■ **SELECTED EXTRACT**
= = = = = = =

Then there are those handyman needs which will make maintaining a home
easier on the budget and provide abilities which may some day
translate into a full-time job. Both boys and girls can benefit from
learning some basics.

Another area is car maintenance! Learning to pump gas, change a tire
and check the pressure, change the oil, wash and wax a car, not only
teaches skills, but also makes the child aware of the necessity for
safety and develops the desire to take care of the child's investment.

For resources see:


Local county governments sometimes team up with universities to offer
practical courses to the community, which your student may be
interested in taking as electives. Examples of cooperative extension
classes include finances, savvy consumer techniques, home economics,
Master Gardener certification, and nutrition. It may even be possible
for you and your student to take a course together. To find out if
such classes are offered in your area, try an Internet search using
your county's name along with "cooperative extension."

"The Hidden Art of Homemaking" by Edith Schaeffer
Available at:

NUTRITION AND HEALTH--Keeping Fit and Eating Well

Eat your vegetables! Does that sound familiar? Nutritious eating
habits begin early in the home. Providing a variety of cuisine will
help your children sample all kinds of foods so when they are away
from home, they will enjoy a healthy diet.

Eating is only part of the equation. Help your children develop and
execute an exercise program that will be easy for them to continue
while in college and beyond. This will aid them in not succumbing to
the Freshman 15 (gaining 15 pounds their freshman year)!

High school is a good time to learn some skills which can save a life
such as CPR, EMT, lifesaving, and babysitting courses to name a few.
Along with this training, your child will also learn first aid
techniques. Some summer jobs require these skills so they may make
your child more marketable.

= = = = = = =

■ **DATASET EXCERPT**
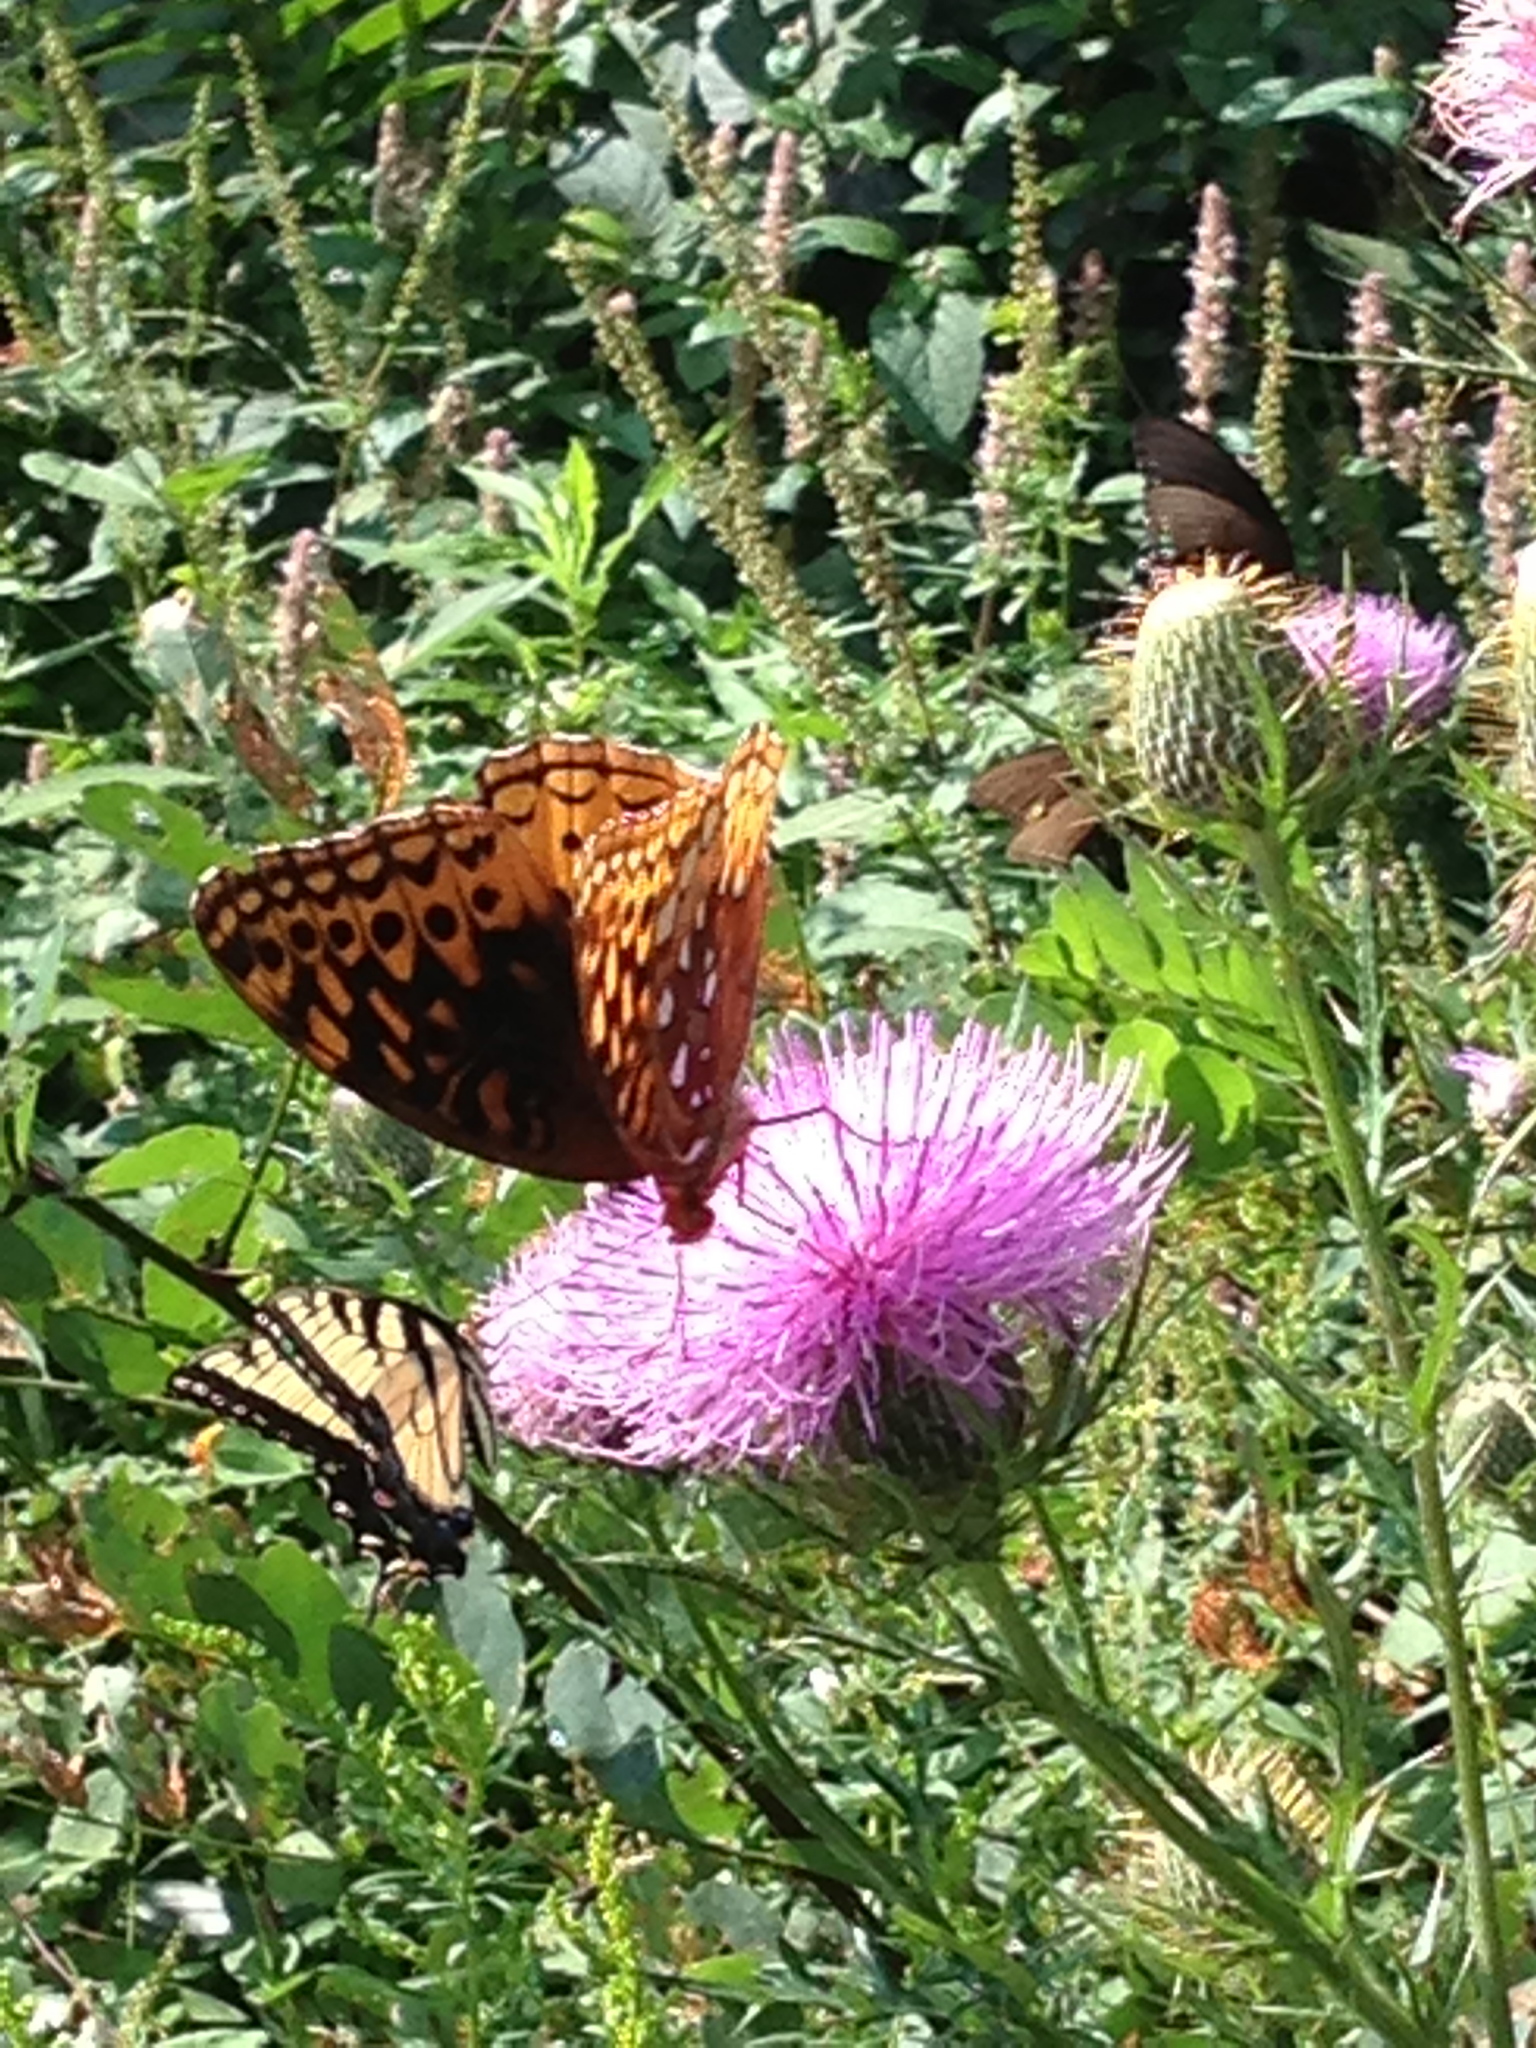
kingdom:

= = = = = = =

■ **PROBLEM REQUIREMENTS**
Carry the article on teaching children practical life skills forward from its last sentence about summer jobs, adding a few more paragraphs in the same style.

■ **RESPONSE**
"Hearth & Home: Recipes for Life" by Karey Swan
Available at:

FINANCIAL MANAGEMENT--Tracking the Dollars

Handling money wisely is a big part of everyone's life. Teach your
child to set up his own budget and keep track of both income (from
part time jobs, gifts, allowances, etc.) and also expenses
(recreation, clothing, etc.). Balancing a checking account, learning
about the wise and foolish use of credit, being knowledgeable about
the costs of car and life insurance, and even being able to complete
an annual income tax form are valuable skills.

"Money Matters for Teens" by Larry Burkett is a resource you could use
as an outline to flesh out some lessons.
Available at:

JOB PREPARATION--Learning to Earn a Living

Working at a part-time job or setting up an entrepreneurial business
are great ways for teens to develop responsibility and increase their
marketable skills. Take time to teach your teen good interview
techniques. Have your child think up possible interview questions and
then organize his thoughts and develop answers for each question. He
can also create a resume, and then as a culminating project have
someone video him as you interview him for a job. You'll find resume
and interview resources on our website to help you get started.

The College Board website has great tips for writing resumes in its
free resource called Resume Writing 101.

Taking time to investigate possible career choices is also a good use
of your teen's time. Many helpful career resources can be used to
motivate or peak your teen's interest regarding a vocational career
path. much to teach, so little time! Once again, let us remind
you not to be overwhelmed or feel in the least bit condemned regarding
your ability to instruct your child in all of the areas listed above.
Take it slowly. Remember that "only Robinson Crusoe had everything
done by Friday." (Unknown) (But we think it sure sounds like a
homeschool mom!)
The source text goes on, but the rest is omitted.